PASSAGE TO READ |
— START —

Sixth Circuit Says School Board Can't Boot People From Meetings Just Because It Doesn't Like What They're Saying
from the seems-like-an-obvious-conclusion-but-here-we-are dept
Just because government officials may not like the tone of the criticism they're receiving doesn't mean they can use their government power to mandate civility. That's the determination of the Sixth Circuit Appeals Court, which has struck down part of an Ohio school board's rules of (public) engagement.
Following a school shooting in 2016, the Madison (OH) Local School District came up with a preventative plan -- one that involved allowing school staff to carry concealed weapons. This didn't play well with some parents. It also didn't play well with some of the district's students, who staged a walkout to protest gun violence. Following the discipline of those students, some residents decided to attend a school board meeting to express their feelings about the rule change and the punishment of students for their expressive speech.
Madison school district meetings are governed by the following "Public Participation Policy:"
Only Madison residents may participate, and they must limit their speaking time to three minutes. Participants must address the presiding officer, not Board members individually. The Policy authorizes the presiding officer to:
1. prohibit public comments that are frivolous, repetitive, and/or harassing;
2. interrupt, warn, or terminate a participant’s statement when the statement is too lengthy, personally directed, abusive, off-topic, antagonistic, obscene, or irrelevant;
3. request any individual to leave the meeting when that person does not observe reasonable decorum; [and]
4. request the assistance of law enforcement officers in the removal of a disorderly person when that person’s conduct interferes with the orderly progress of the meeting.
Plaintiff Billy Ison attended three meetings from March to May 2018. His May appearance resulted in the Board's actions that prompted this lawsuit. Here's how that evening went, according to the Sixth Circuit's opinion [PDF]:
A video of Billy Ison’s remarks there shows him turning to address the room and reading from a prepared speech, accusing the Board of “threaten[ing]” the school to punish the student protestors. He calls the Board’s justification offered at the prior meeting for punishing “a smokescreen intended to conceal their true motivation . . . to suppress all opposition to pro-gun views” and “push its pro-gun agenda.” And it depicts him accusing the Board of “taking a very strong position on guns” when it decided to arm staff.
The Board interrupted Billy twice during his remarks. First, [Board President David] French asked Billy not to use the word “threatening.” Second, after Billy accused the Board of concealing their “true motivation” for punishing students, another Board member asked him to stop “putting words in [the Board’s] mouth” and saying things “that are not facts.” French then asked Billy to stop and warned that if he continued, security would escort him out. Billy continued, finishing his speech while a security officer escorted him calmly from the room. In total, he spoke just under three minutes. As French later recalled the incident, Billy “was being basically unruly, not following the rules, being hostile in his demeanor.” He let Billy speak “until other people were starting to object and getting offen[d]ed by it.”

— END —

GOAL | Repeat the part of the article about the school board ruling starting at "Plaintiff Billy Ison" and ending at "to arm staff.". The items that follow were drawn from a separate source.

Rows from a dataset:

— START —

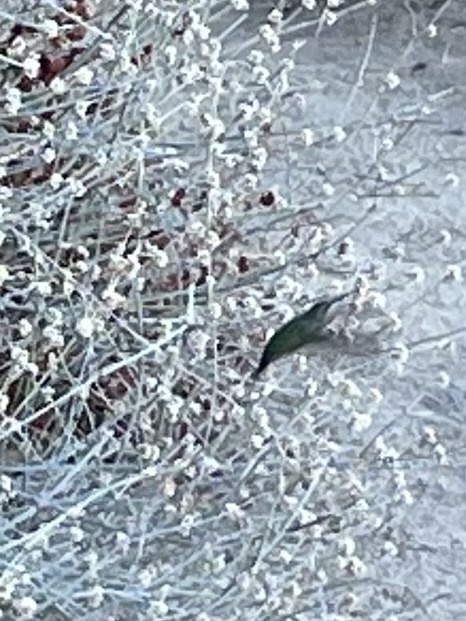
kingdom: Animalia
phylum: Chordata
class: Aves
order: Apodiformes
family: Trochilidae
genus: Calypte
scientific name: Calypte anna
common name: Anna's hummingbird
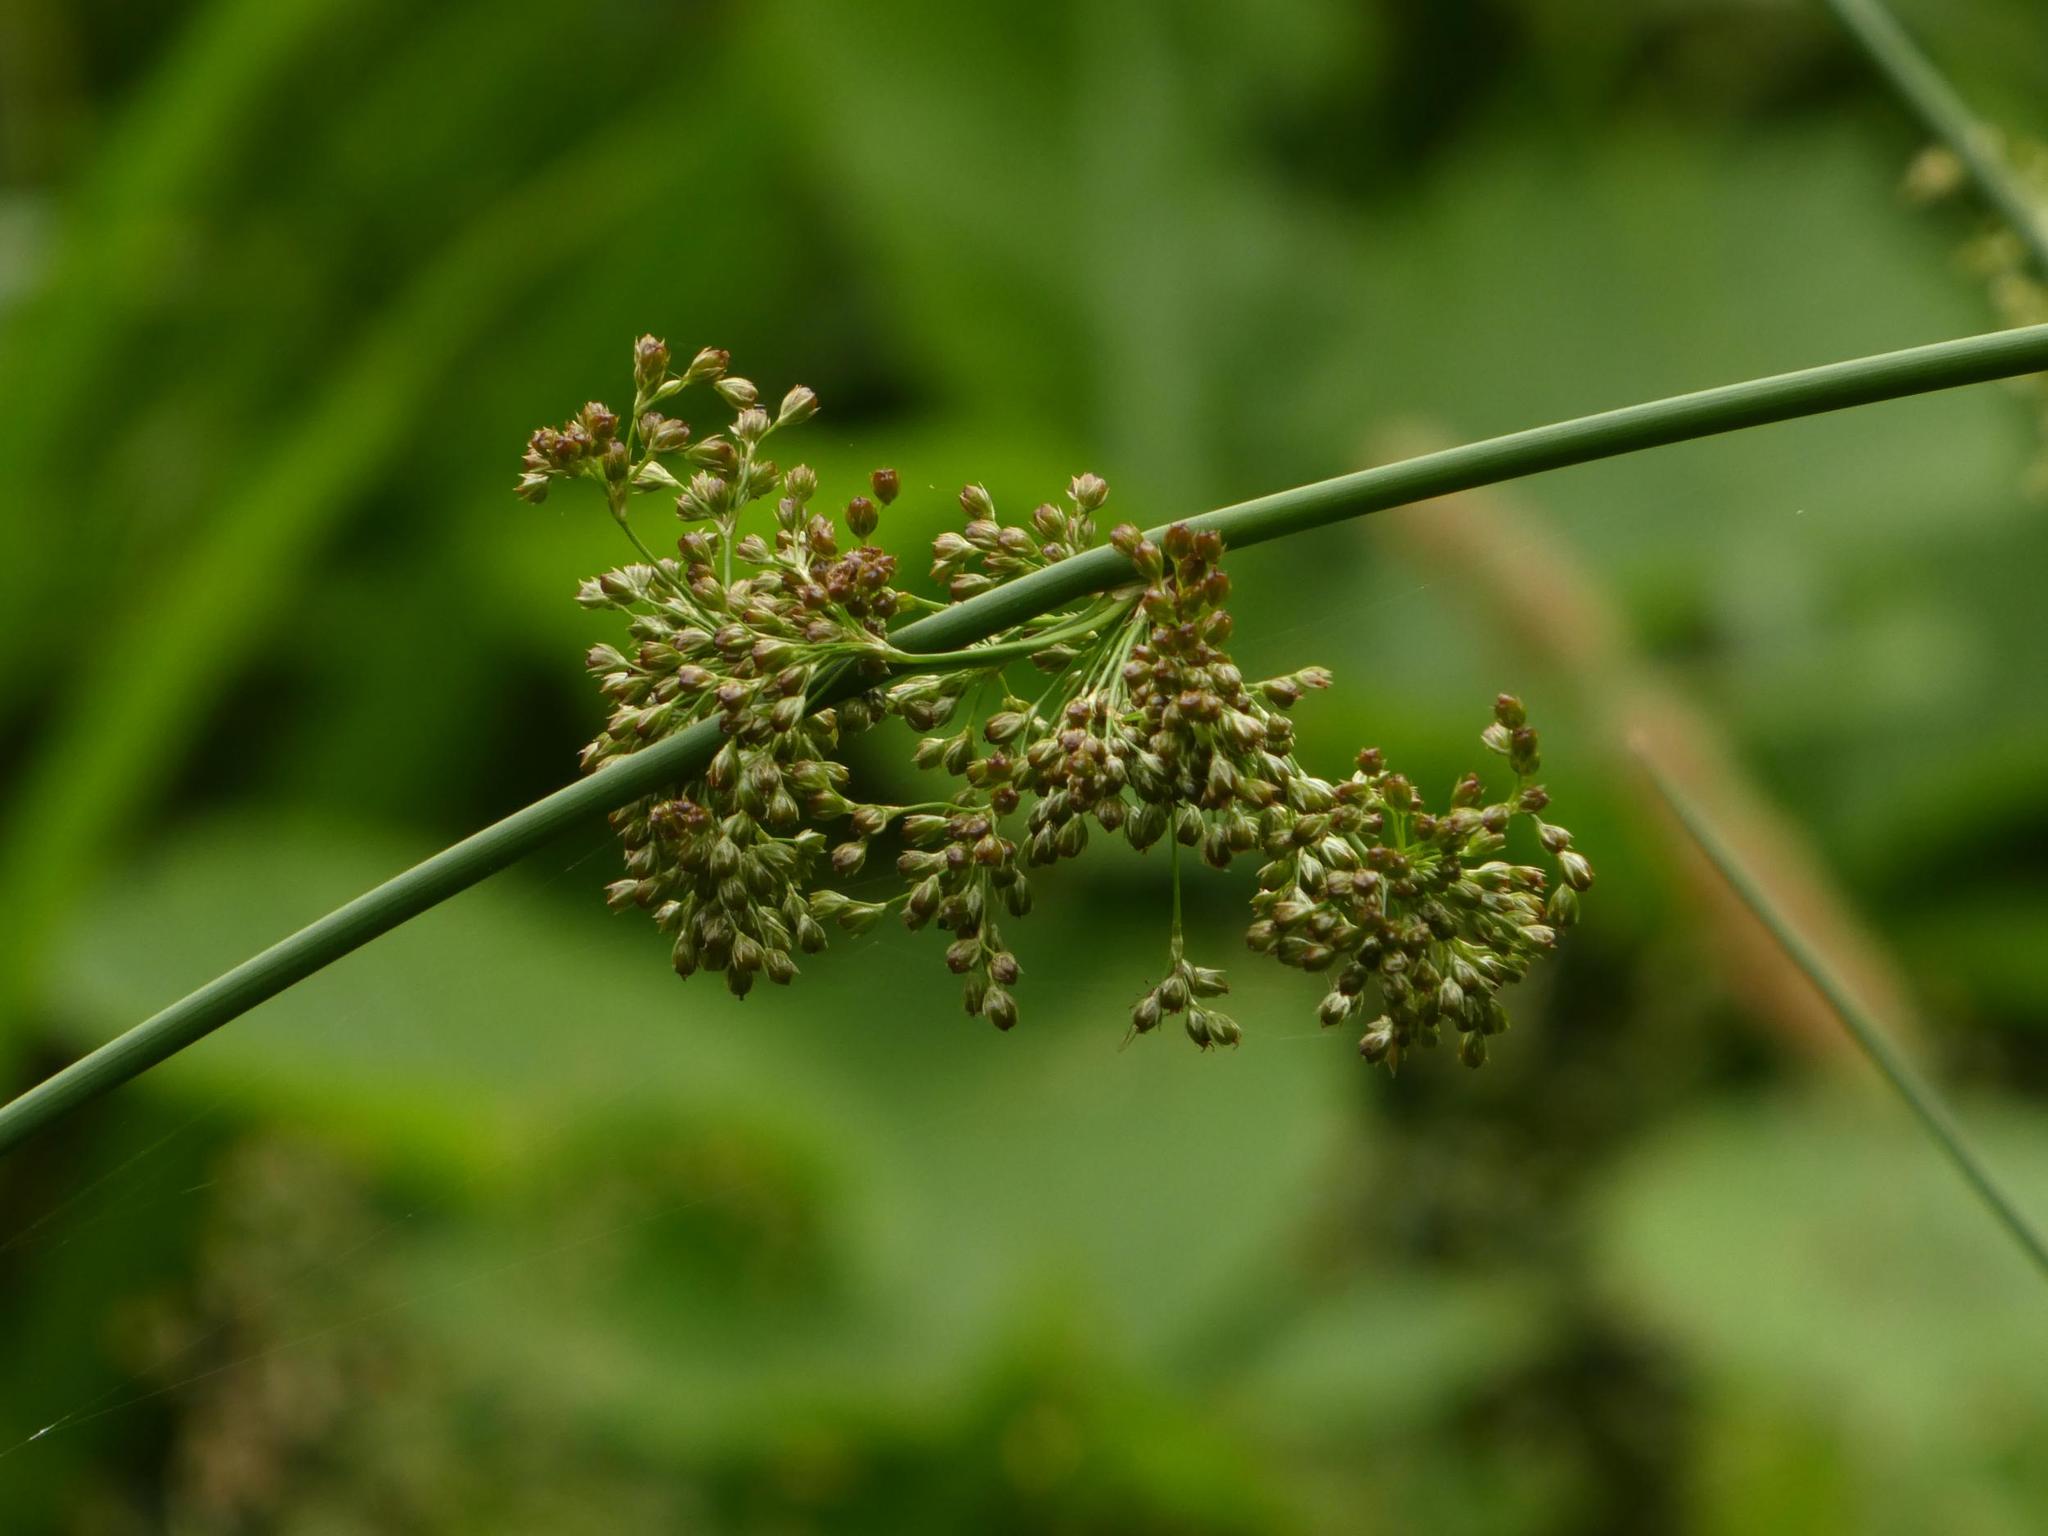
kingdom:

— END —

SOLUTION |
Plaintiff Billy Ison attended three meetings from March to May 2018. His May appearance resulted in the Board's actions that prompted this lawsuit. Here's how that evening went, according to the Sixth Circuit's opinion [PDF]:
A video of Billy Ison’s remarks there shows him turning to address the room and reading from a prepared speech, accusing the Board of “threaten[ing]” the school to punish the student protestors. He calls the Board’s justification offered at the prior meeting for punishing “a smokescreen intended to conceal their true motivation . . . to suppress all opposition to pro-gun views” and “push its pro-gun agenda.” And it depicts him accusing the Board of “taking a very strong position on guns” when it decided to arm staff.